### Exercise details
Please print every line of the material below word for word, leaving nothing out and changing nothing.

::: Exercise data :::

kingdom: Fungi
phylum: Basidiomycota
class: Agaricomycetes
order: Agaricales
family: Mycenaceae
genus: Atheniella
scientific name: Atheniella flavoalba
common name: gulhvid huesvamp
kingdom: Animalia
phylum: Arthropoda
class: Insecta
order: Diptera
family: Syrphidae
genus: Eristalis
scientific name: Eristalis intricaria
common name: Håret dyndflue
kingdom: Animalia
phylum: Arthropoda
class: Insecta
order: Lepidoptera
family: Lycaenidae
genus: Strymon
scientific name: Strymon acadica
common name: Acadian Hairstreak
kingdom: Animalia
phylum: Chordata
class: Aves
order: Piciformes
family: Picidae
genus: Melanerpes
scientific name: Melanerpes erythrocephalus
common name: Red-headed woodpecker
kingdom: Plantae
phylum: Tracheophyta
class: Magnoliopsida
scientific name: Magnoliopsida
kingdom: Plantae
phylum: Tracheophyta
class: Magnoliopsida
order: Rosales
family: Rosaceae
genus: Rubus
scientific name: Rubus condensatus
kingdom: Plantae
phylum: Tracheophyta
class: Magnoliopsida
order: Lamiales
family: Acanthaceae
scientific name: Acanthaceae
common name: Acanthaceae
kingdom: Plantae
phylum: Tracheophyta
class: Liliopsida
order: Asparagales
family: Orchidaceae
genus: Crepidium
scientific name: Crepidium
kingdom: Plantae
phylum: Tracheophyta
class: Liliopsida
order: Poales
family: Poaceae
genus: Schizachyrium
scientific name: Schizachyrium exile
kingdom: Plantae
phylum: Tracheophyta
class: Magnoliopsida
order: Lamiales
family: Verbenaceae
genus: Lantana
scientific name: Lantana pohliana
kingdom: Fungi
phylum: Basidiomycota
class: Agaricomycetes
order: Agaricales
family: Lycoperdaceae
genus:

:::

### Solution below
kingdom: Fungi
phylum: Basidiomycota
class: Agaricomycetes
order: Agaricales
family: Mycenaceae
genus: Atheniella
scientific name: Atheniella flavoalba
common name: gulhvid huesvamp
kingdom: Animalia
phylum: Arthropoda
class: Insecta
order: Diptera
family: Syrphidae
genus: Eristalis
scientific name: Eristalis intricaria
common name: Håret dyndflue
kingdom: Animalia
phylum: Arthropoda
class: Insecta
order: Lepidoptera
family: Lycaenidae
genus: Strymon
scientific name: Strymon acadica
common name: Acadian Hairstreak
kingdom: Animalia
phylum: Chordata
class: Aves
order: Piciformes
family: Picidae
genus: Melanerpes
scientific name: Melanerpes erythrocephalus
common name: Red-headed woodpecker
kingdom: Plantae
phylum: Tracheophyta
class: Magnoliopsida
scientific name: Magnoliopsida
kingdom: Plantae
phylum: Tracheophyta
class: Magnoliopsida
order: Rosales
family: Rosaceae
genus: Rubus
scientific name: Rubus condensatus
kingdom: Plantae
phylum: Tracheophyta
class: Magnoliopsida
order: Lamiales
family: Acanthaceae
scientific name: Acanthaceae
common name: Acanthaceae
kingdom: Plantae
phylum: Tracheophyta
class: Liliopsida
order: Asparagales
family: Orchidaceae
genus: Crepidium
scientific name: Crepidium
kingdom: Plantae
phylum: Tracheophyta
class: Liliopsida
order: Poales
family: Poaceae
genus: Schizachyrium
scientific name: Schizachyrium exile
kingdom: Plantae
phylum: Tracheophyta
class: Magnoliopsida
order: Lamiales
family: Verbenaceae
genus: Lantana
scientific name: Lantana pohliana
kingdom: Fungi
phylum: Basidiomycota
class: Agaricomycetes
order: Agaricales
family: Lycoperdaceae
genus:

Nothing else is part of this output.